«Ранее безошибочные решения теперь всё чаще были опрометчивы, — вспоминает тот же современник. — Спокойствие смелого государственного деятеля сменилось отчаянием. [...] Нападки в газетах и анонимных письмах, упреки в братоубийстве, проклятия смутили его сильный дух. [...] Покушения, заговоры, сговоры и убийства мерещились ему повсюду. [...] В его окружении, на видных должностях, в бумагах на назначения вдруг появились новые люди, странные люди, ничтожества, невежи, иные — с дурной репутацией. Не слыша более дружеских возражений и упреков (ведь Петков слепо ему поклонялся), он, видя себя исполином среди них, стал самоуверенным, властным до цинизма, надменным по отношению к чужой воле, желаниям, мнениям».
Согласитесь, тяжелый случай. И тем не менее диктатор работал, добиваясь главной цели: признания законности князя «концертом» во имя окончательного утверждения государственности — законной, конституционной, династически гарантированной, с князем на престоле и собой у реального руля. Ибо, как сам он говорил в кулуарах, «есть Стамболов — существует и князь; не будет Стамболова — не будет и князя. Не болгары свергнут — русские выгонят, не русские выгонят — болгары свергнут».
Примерно то же, разве что учтивее, объяснял он и самому Фердинанду, в полной уверенности, что тот не станет возражать. А Фифи и не возражал. Он был очень политичен, этот Фифи, и предпочитал не говорить, а делать, но если уж делать, то наверняка.
Часть 4. ЖУК В МУРАВЕЙНИКЕ
Основная проблема диктатора заключалась в том, что система, выстроенная им, при кажущейся несокрушимости была очень зыбкой. Весь аппарат ниже очень узкого «ближнего круга» преданных лично ему людей, которых он считал равными, состоял из «винтиков» — слепо послушных исполнителей, не имеющих собственного мнения и в обмен на возможность делать мелкие гешефты (шалить крупно запрещалось) готовых на всё, но лишь до тех пор, пока Акела не промахнулся.
Сам он это прекрасно понимал, и позже, огрызаясь на обвинения в том, что его кадры — «бездари и тряпки», а префекты на местах — «"конокрады", которых давно надо было повесить или отправить на каторгу», мог сказать лишь одно: «Мне безразлично ваше мнение. Вы никто.

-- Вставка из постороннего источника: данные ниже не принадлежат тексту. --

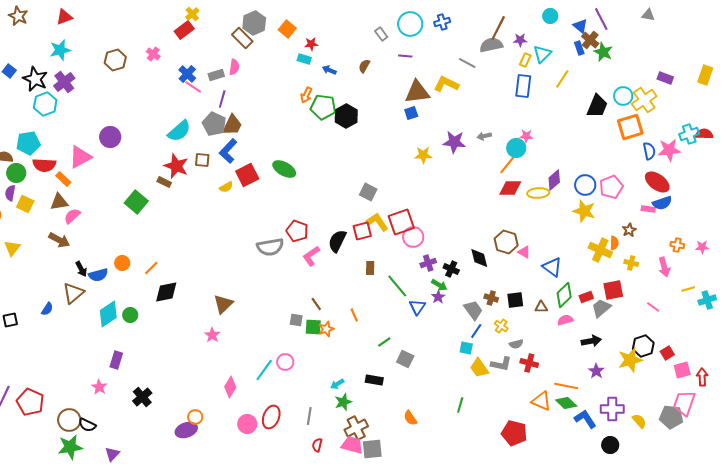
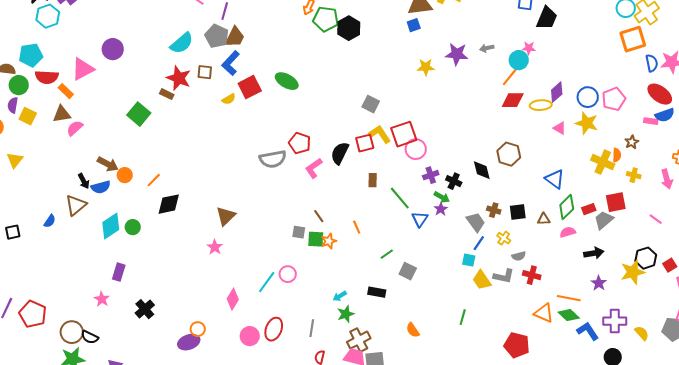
black trapezoid: (597, 106) -> (547, 18), moved
brown arrow: (59, 240) -> (108, 164), moved
pink triangle: (524, 252) -> (560, 128), moved

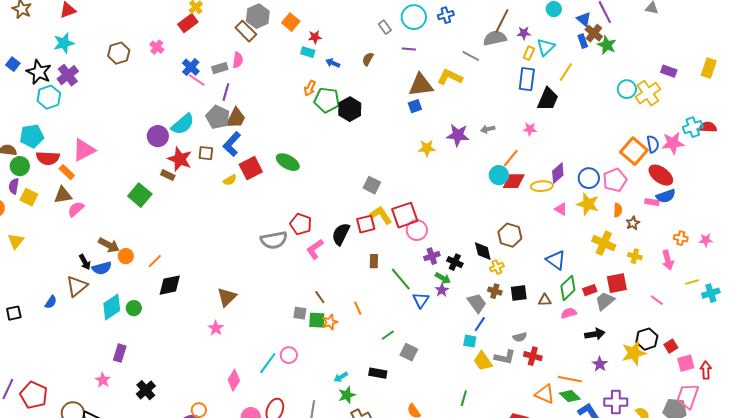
orange square: (633, 39) -> (634, 151), moved, turned -32
purple circle: (113, 49) -> (158, 136), moved
cyan circle: (519, 60) -> (499, 175), moved
orange semicircle: (617, 155) -> (618, 210), moved
yellow cross: (504, 238) -> (497, 267), moved, turned 32

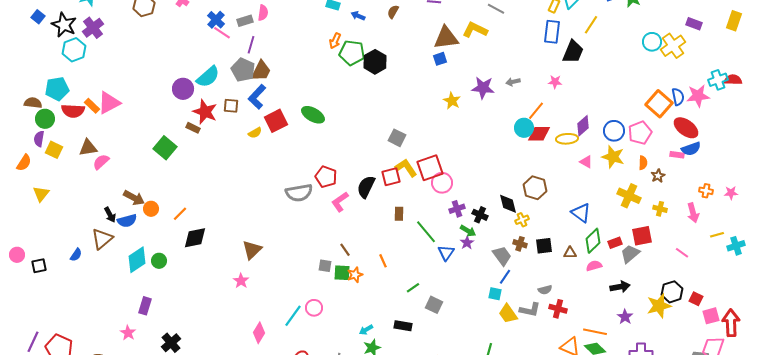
yellow star: (427, 148) -> (452, 101), turned 30
orange rectangle: (67, 172) -> (92, 106), moved
red square: (671, 346) -> (696, 299), turned -32
red arrow: (706, 370) -> (731, 323), size x1.5

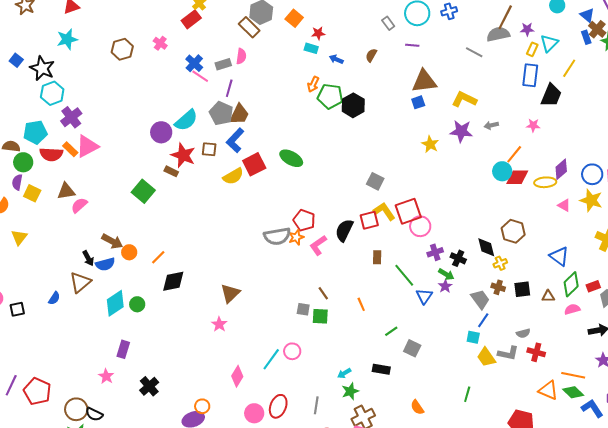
purple cross: (93, 28) -> (71, 117), moved
yellow L-shape: (475, 30) -> (464, 99), moved
yellow semicircle: (255, 133) -> (233, 176), size x1.5
orange star: (355, 275) -> (296, 237), moved

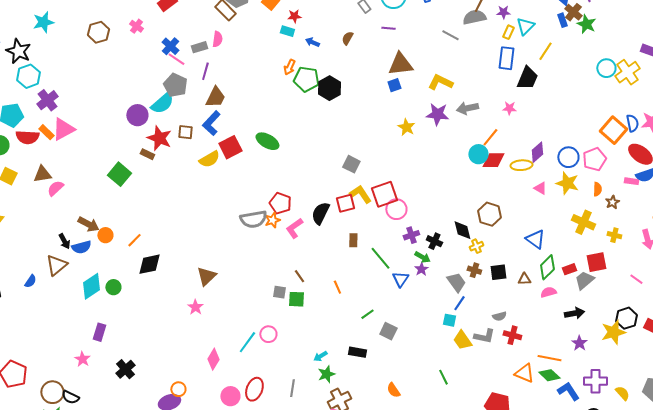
gray pentagon: (221, 113) -> (175, 85), moved
gray arrow: (491, 125) -> (467, 108), size x1.5
green line: (467, 394) -> (443, 377), turned -42

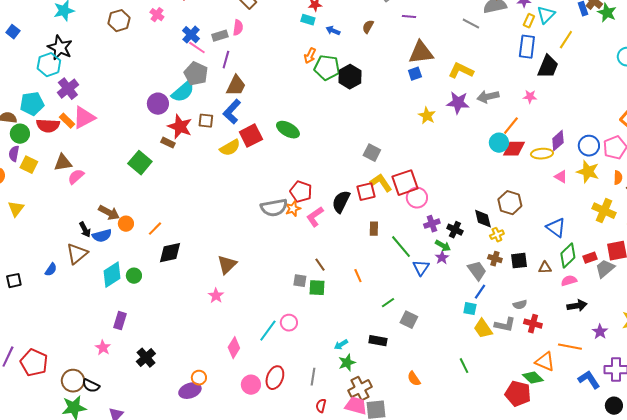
black star: (18, 51) -> (60, 48), moved
black arrow: (574, 313) -> (577, 306), moved
green diamond: (549, 375) -> (533, 378), moved

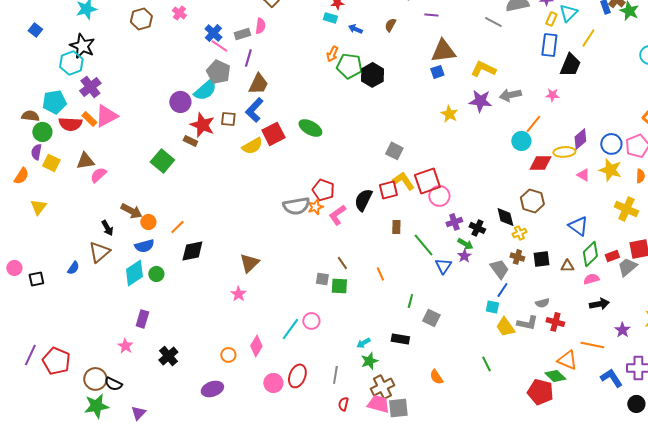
red diamond: (514, 149) -> (540, 163), moved
blue semicircle: (102, 236) -> (144, 246), moved
green line: (388, 303) -> (410, 301), turned -40
orange circle: (199, 378) -> (228, 355), moved

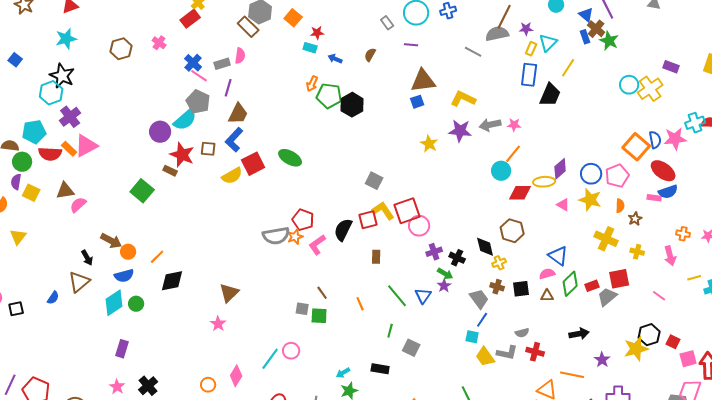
pink star: (552, 95) -> (514, 125), moved
green line: (423, 245) -> (397, 296), moved
pink semicircle: (591, 279) -> (547, 274), moved
pink star: (125, 346) -> (117, 387), moved

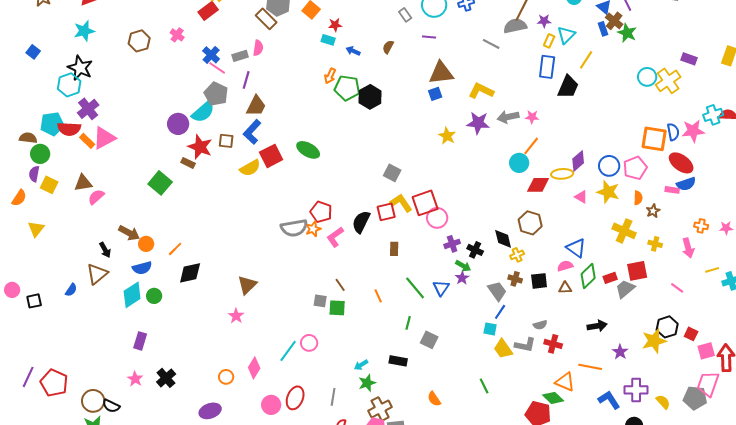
orange square: (636, 147) -> (654, 139), turned -32
red semicircle: (50, 154) -> (69, 129), moved

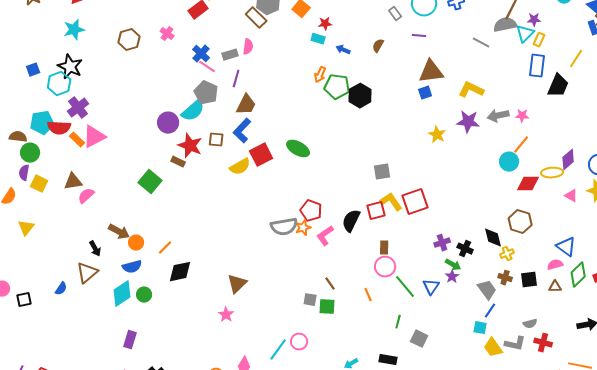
cyan triangle: (566, 35) -> (525, 34), moved
blue square: (33, 52) -> (33, 70), moved, turned 32
gray square: (392, 173) -> (382, 172), turned -36
pink circle: (437, 218) -> (385, 267), moved

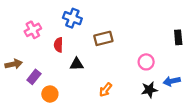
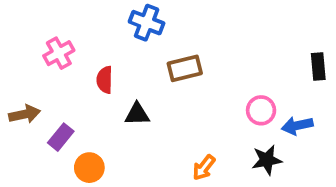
blue cross: (72, 18) -> (147, 23), moved
blue arrow: (172, 81) -> (297, 126), moved
orange arrow: (106, 90) -> (204, 168), moved

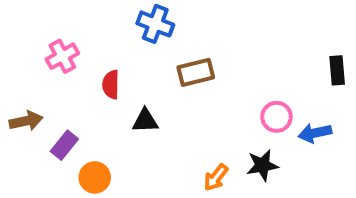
black star: (267, 160) -> (262, 165), moved

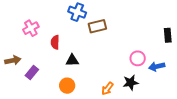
brown rectangle: (196, 72) -> (97, 26), moved
orange circle: (95, 177) -> (67, 86), moved

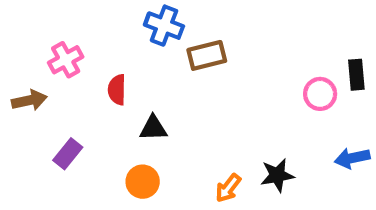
pink circle: (138, 58) -> (320, 94), moved
brown arrow: (13, 60) -> (29, 100), moved
blue arrow: (157, 66) -> (352, 158), moved

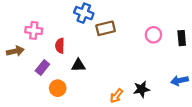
pink cross: (66, 60) -> (34, 30), turned 35
pink circle: (320, 94) -> (153, 35), moved
purple rectangle: (68, 154) -> (42, 67), moved
orange circle: (143, 182) -> (58, 88), moved

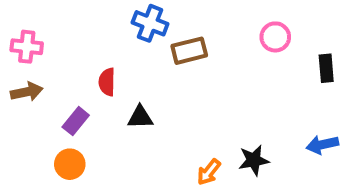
pink cross: (34, 30) -> (27, 47), moved
pink circle: (153, 35) -> (275, 37), moved
orange circle: (58, 88) -> (70, 164), moved

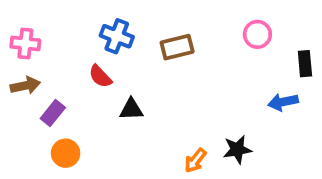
blue cross: (150, 23) -> (117, 36), moved
red semicircle: (107, 82) -> (100, 76), turned -45
purple rectangle: (76, 121) -> (53, 113), moved
blue arrow: (322, 145) -> (283, 102), moved

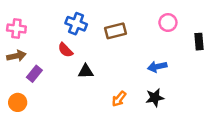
blue arrow: (283, 102) -> (157, 67), moved
orange circle: (66, 153) -> (18, 102), moved
orange arrow: (195, 160) -> (119, 99), moved

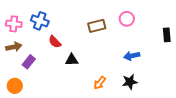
pink circle: (168, 23) -> (127, 19), moved
blue cross: (76, 24) -> (40, 21), moved

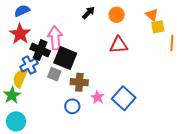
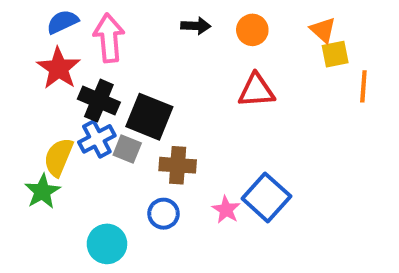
black arrow: (88, 13) -> (196, 26), turned 48
pink arrow: (55, 38) -> (109, 38), moved
blue cross: (29, 65) -> (97, 139), moved
pink star: (97, 97) -> (226, 210), moved
cyan circle: (16, 121) -> (107, 244), moved

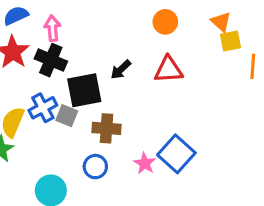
black arrow: (196, 26) -> (121, 70), moved, turned 135
pink arrow: (109, 38) -> (52, 28), size x0.7
black cross: (99, 101) -> (51, 60), moved
black square: (149, 117) -> (84, 90), turned -33

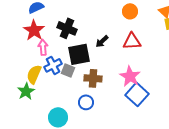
pink arrow: (52, 28) -> (43, 47), moved
black cross: (51, 60) -> (67, 28), moved
pink star: (145, 163) -> (130, 76), moved, size x1.5

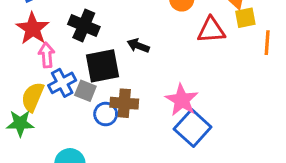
black arrow: (102, 41) -> (138, 46), turned 64
red triangle: (132, 41) -> (211, 30), moved
green star: (26, 91) -> (20, 123), turned 30
blue circle: (86, 102) -> (106, 114), moved

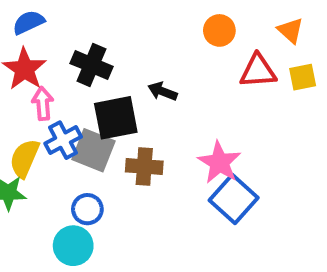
yellow square: (245, 18) -> (303, 77), moved
gray square: (85, 91) -> (93, 150), size x1.5
blue circle: (106, 114) -> (87, 209), moved

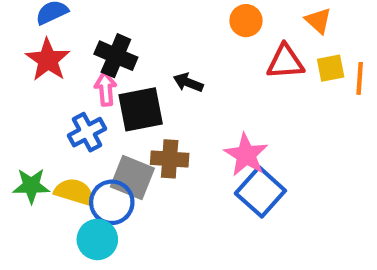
pink arrow: (43, 104) -> (106, 89), moved
gray square: (93, 150) -> (132, 178), moved
yellow semicircle: (24, 158) -> (75, 192), moved, turned 84
blue circle: (87, 209) -> (112, 202), size x1.4

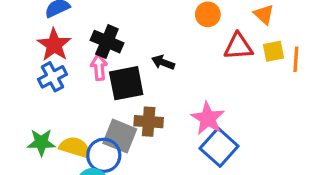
blue cross: (87, 132) -> (53, 77), moved

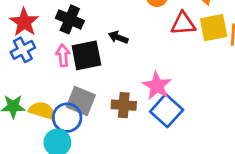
yellow square: (273, 51) -> (214, 28), size x1.5
pink arrow: (99, 67) -> (63, 55), moved
brown cross: (149, 122) -> (124, 105), moved

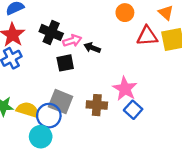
pink arrow: (63, 55) -> (72, 41), moved, turned 78
black square: (86, 55) -> (65, 63), size x0.7
blue square: (167, 111) -> (133, 110), size x0.7

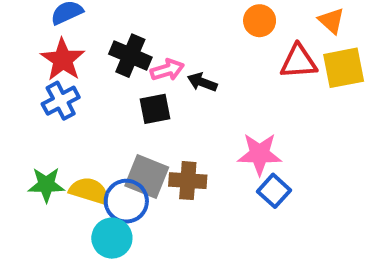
pink star: (125, 89) -> (260, 154), turned -30
brown cross: (97, 105) -> (188, 181), moved

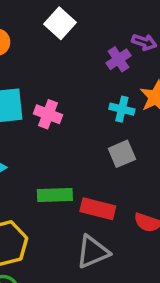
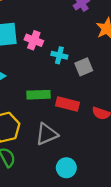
cyan cross: (122, 109) -> (59, 55), moved
gray triangle: (93, 252) -> (47, 134), moved

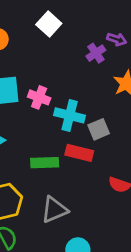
cyan cross: (59, 55) -> (70, 115), size x1.5
red rectangle: (67, 104) -> (79, 153), moved

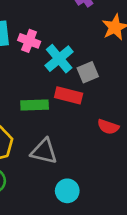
cyan cross: (70, 115) -> (59, 59), turned 36
gray triangle: (54, 210) -> (44, 151), turned 36

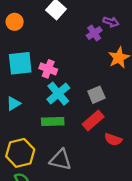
cyan cross: (59, 59) -> (58, 94), moved
red rectangle: (69, 95) -> (93, 120), moved, turned -55

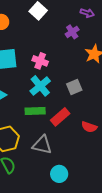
purple arrow: (111, 22) -> (87, 13), moved
pink cross: (48, 69) -> (40, 61), moved
red rectangle: (93, 120) -> (60, 117), moved

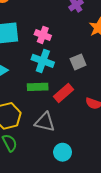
cyan cross: (40, 86) -> (43, 61), turned -30

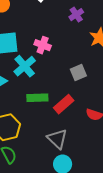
cyan cross: (43, 61) -> (25, 66), moved, turned 30
gray triangle: (45, 122) -> (57, 139), moved, turned 30

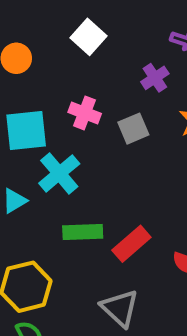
pink cross: (43, 45) -> (85, 113), moved
gray square: (78, 72) -> (133, 129), moved

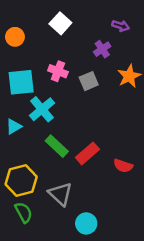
green rectangle: (83, 232) -> (57, 146), turned 45
gray triangle: (120, 308) -> (60, 194), moved

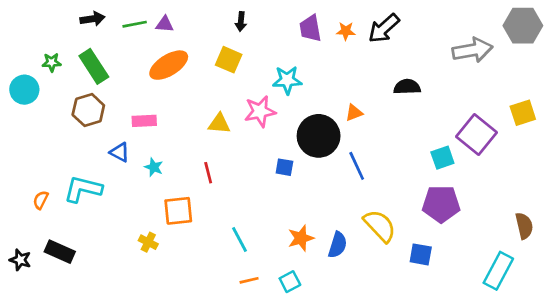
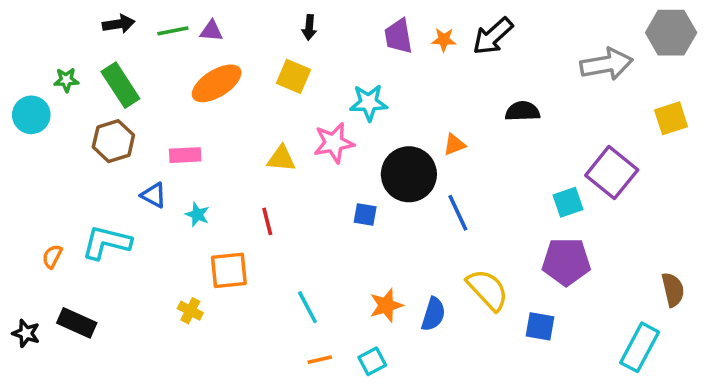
yellow square: (523, 113) -> (671, 118), moved

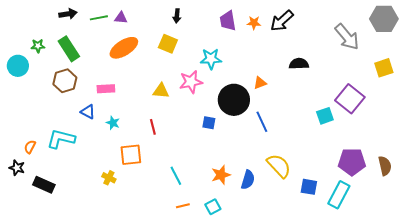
gray arrow: (606, 64) -> (347, 37), turned 60
purple pentagon: (566, 262) -> (352, 162), moved
black star: (26, 333) -> (17, 168), moved
cyan rectangle: (640, 347) -> (339, 195), moved

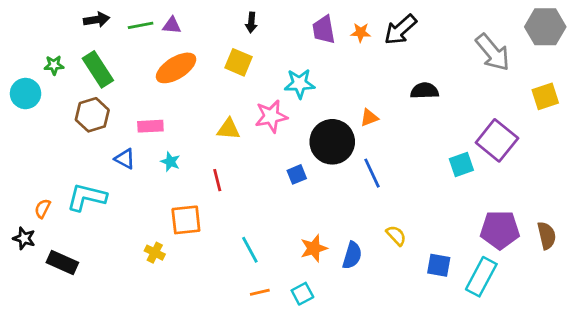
cyan star: (113, 123) -> (170, 162), moved
blue square: (209, 123) -> (297, 174), turned -32
yellow semicircle: (279, 166) -> (396, 236), size x0.6

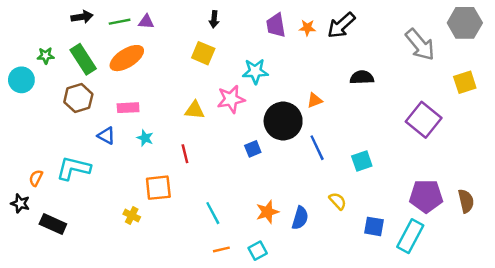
orange ellipse: (176, 68) -> (127, 58), moved
cyan square: (461, 165) -> (362, 161), moved

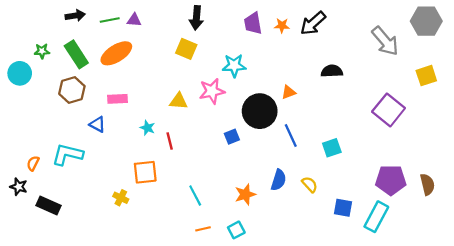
black arrow: (214, 19) -> (196, 18), size x1.5
cyan star: (145, 138) -> (147, 128), moved
blue semicircle: (300, 218) -> (279, 180), moved

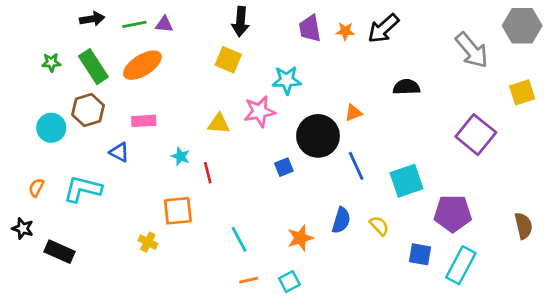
cyan circle: (20, 73) -> (51, 128), moved
cyan square: (332, 148) -> (406, 181), size x1.4
orange semicircle: (33, 163) -> (36, 188), moved
purple pentagon: (391, 180) -> (453, 213), moved

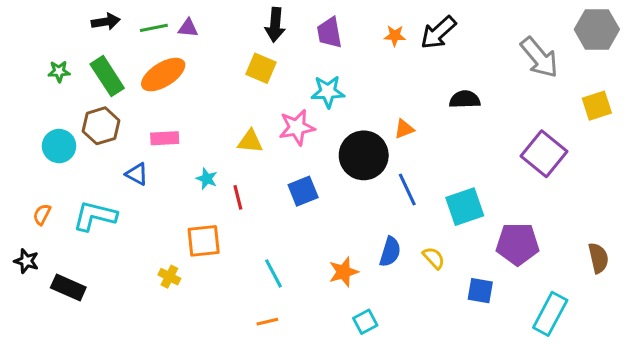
purple trapezoid: (310, 28) -> (329, 33), moved
blue square: (284, 167) -> (303, 191), moved, size x1.4
cyan rectangle: (461, 265) -> (550, 314), moved
orange line: (249, 280) -> (267, 322), moved
cyan square: (289, 282) -> (365, 322), moved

Я признаю только один форум[35] — потомство».
До какого-то момента, правда, недостатки скрадывались идеально слаженной работой того самого «ближнего круга», курировавшего основные направления и тем самым «разгружавшего» и прикрывавшего Самого, но практически одномоментная потеря Белчева, Муткурова и Вълковича была невозместима, а других не было, и заменить их было некем. То есть профессионалы, разделяющие ориентацию на Запад, конечно, имелись, и премьер затыкал ими дырки в номенклатуре, но вот «стамболовистами» эти люди не были ни в какой степени: каждый имел свои амбиции, свои аппетиты, и создать новую «обойму» не получилось.
Михаил Савов, новый военный министр — очень послушный и лояльный, — в отличие от «суперсвоего» Савы боялся политики, и премьеру пришлось, кроме всего прочего, лично контролировать армию, а офицеров коробило вмешательство «штафирки»[36] в их корпоративные дела. Григорий Начевич — умнейшая голова, прекрасный дипломат и блестящий финансист с крутыми связями на венской бирже, являясь полным единомышленником премьера в смысле «русофобии» и полной неразборчивости в средствах, был, однако, себе на уме и гнул свою линию, за что в итоге был изгнан и ушел в «легальную оппозицию» к Радославову. Там же оказался и Димитр Данчев — лучший юрист Болгарии, превысивший «лимит на взятки» настолько, что диктатор всерьез собирался отдать его под суд за лихоимство.
В итоге «легальная оппозиция» стала еще и «объединенной», а Стамболов оказался на вершине пирамиды в полном одиночестве — всевластный, всемогущий, единый и неделимый, но практически без опоры. И все эти процессы тихо, без ненужных рывков отслеживал уже оперившийся князь.
36
Пренебрежительное наименование штатского чиновника, бытовавшее у военных (слово «штафирка» в прямом смысле означает тканевую подкладку одежды или обуви).